WHAT TO DO> Down to the last word, output the records below, skipping any images.

---------- DATA LISTING

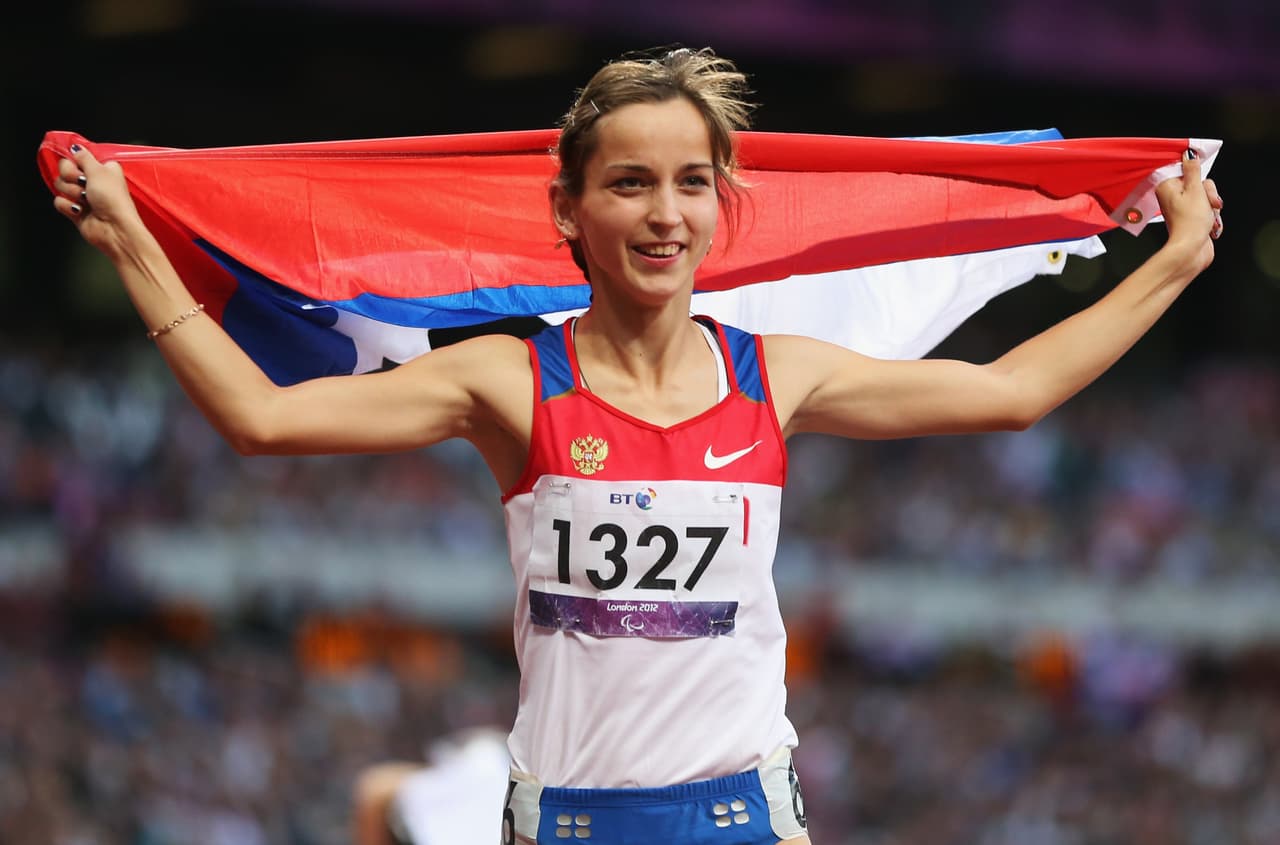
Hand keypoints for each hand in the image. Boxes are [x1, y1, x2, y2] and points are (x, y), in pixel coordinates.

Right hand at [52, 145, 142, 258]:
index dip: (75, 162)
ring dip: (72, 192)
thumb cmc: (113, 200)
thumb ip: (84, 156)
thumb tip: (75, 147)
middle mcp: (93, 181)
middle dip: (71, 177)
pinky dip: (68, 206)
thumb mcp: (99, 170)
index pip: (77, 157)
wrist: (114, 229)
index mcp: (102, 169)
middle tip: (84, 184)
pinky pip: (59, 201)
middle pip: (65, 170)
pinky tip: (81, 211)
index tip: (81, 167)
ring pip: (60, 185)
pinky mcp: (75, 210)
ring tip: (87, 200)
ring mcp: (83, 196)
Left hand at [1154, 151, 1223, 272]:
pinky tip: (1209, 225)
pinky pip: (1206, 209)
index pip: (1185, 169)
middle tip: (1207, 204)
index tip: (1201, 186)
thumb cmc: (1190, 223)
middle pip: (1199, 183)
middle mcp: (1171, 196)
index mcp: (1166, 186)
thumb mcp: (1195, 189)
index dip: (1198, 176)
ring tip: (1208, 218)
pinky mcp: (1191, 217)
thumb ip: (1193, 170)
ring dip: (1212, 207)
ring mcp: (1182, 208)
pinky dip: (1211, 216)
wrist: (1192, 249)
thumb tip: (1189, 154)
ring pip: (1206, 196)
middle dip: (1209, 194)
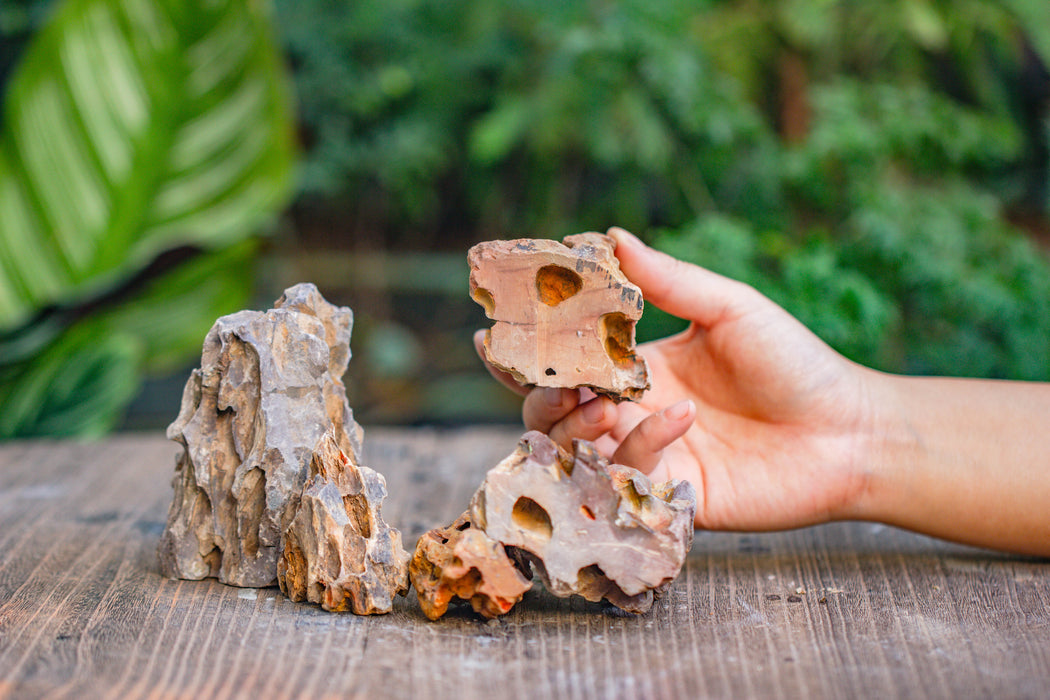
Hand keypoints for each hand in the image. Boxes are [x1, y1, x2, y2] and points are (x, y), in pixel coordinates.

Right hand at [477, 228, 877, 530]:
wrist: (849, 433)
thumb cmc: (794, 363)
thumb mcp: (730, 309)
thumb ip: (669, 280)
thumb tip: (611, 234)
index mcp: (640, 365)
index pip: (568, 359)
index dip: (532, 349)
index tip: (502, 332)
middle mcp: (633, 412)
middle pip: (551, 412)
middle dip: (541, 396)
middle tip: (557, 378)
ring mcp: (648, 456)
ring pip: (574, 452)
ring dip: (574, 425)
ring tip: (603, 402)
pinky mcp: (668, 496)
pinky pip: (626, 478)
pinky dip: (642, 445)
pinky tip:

--------------------

ANSWER SPACE>
Hand keypoints for each hand in the image. Boxes are [x1, y1, x2, y2] and points are (x, y), in pixel coordinates.

Right hand at [52, 145, 142, 258]:
index dip: (75, 162)
ring dip: (72, 192)
thumb cmc: (113, 200)
thumb ip: (84, 156)
thumb tip: (75, 147)
middle mcp: (93, 181)
middle dip: (71, 177)
pinky dip: (68, 206)
thumb mcp: (99, 170)
index pip: (77, 157)
wrist: (114, 229)
index mcp: (102, 169)
middle tip: (84, 184)
pinky pip: (59, 201)
middle pip: (65, 170)
pinky tip: (81, 211)
index tip: (81, 167)
ring pip: (60, 185)
pinky mcp: (75, 210)
ring tip: (87, 200)
ring mcp: (83, 196)
Left hand at [1154, 151, 1223, 272]:
pinky tip: (1209, 225)
pinky pip: (1206, 209)
index pip: (1185, 169)
middle tip: (1207, 204)
index tip: (1201, 186)
thumb cmc: (1190, 223)
middle pip: (1199, 183)
middle mcp: (1171, 196)
index mcp: (1166, 186)
thumb mcp: (1195, 189)
index dip: (1198, 176)
ring tip: (1208, 218)
pinky mcp: (1191, 217)
thumb ip: (1193, 170)
ring dip: (1212, 207)
ring mcp: (1182, 208)
pinky dip: (1211, 216)
wrist: (1192, 249)
thumb tip: (1189, 154)
ring pip: (1206, 196)
middle dip: (1209, 194)
Hand keypoints for each hand in the image. Boxes are [x1, y1, x2, y2] and points are (x, y), in pixel coordinates.

Right hand at [477, 228, 877, 530]:
wrist: (849, 433)
thumb cmc: (794, 363)
thumb mcp: (730, 309)
thumb ip: (669, 280)
thumb tip: (611, 234)
index mcp: (640, 365)
index pip: (568, 359)
index dip: (532, 349)
index tip: (502, 332)
middle mcp: (633, 412)
middle pip: (551, 412)
middle dip: (541, 396)
middle tip: (557, 378)
ring mcp: (648, 456)
ring pip: (574, 452)
ring dip: (574, 425)
ring tip: (603, 402)
pinky mcp: (668, 496)
pinky pip: (626, 478)
pinky dip: (642, 445)
pinky tip:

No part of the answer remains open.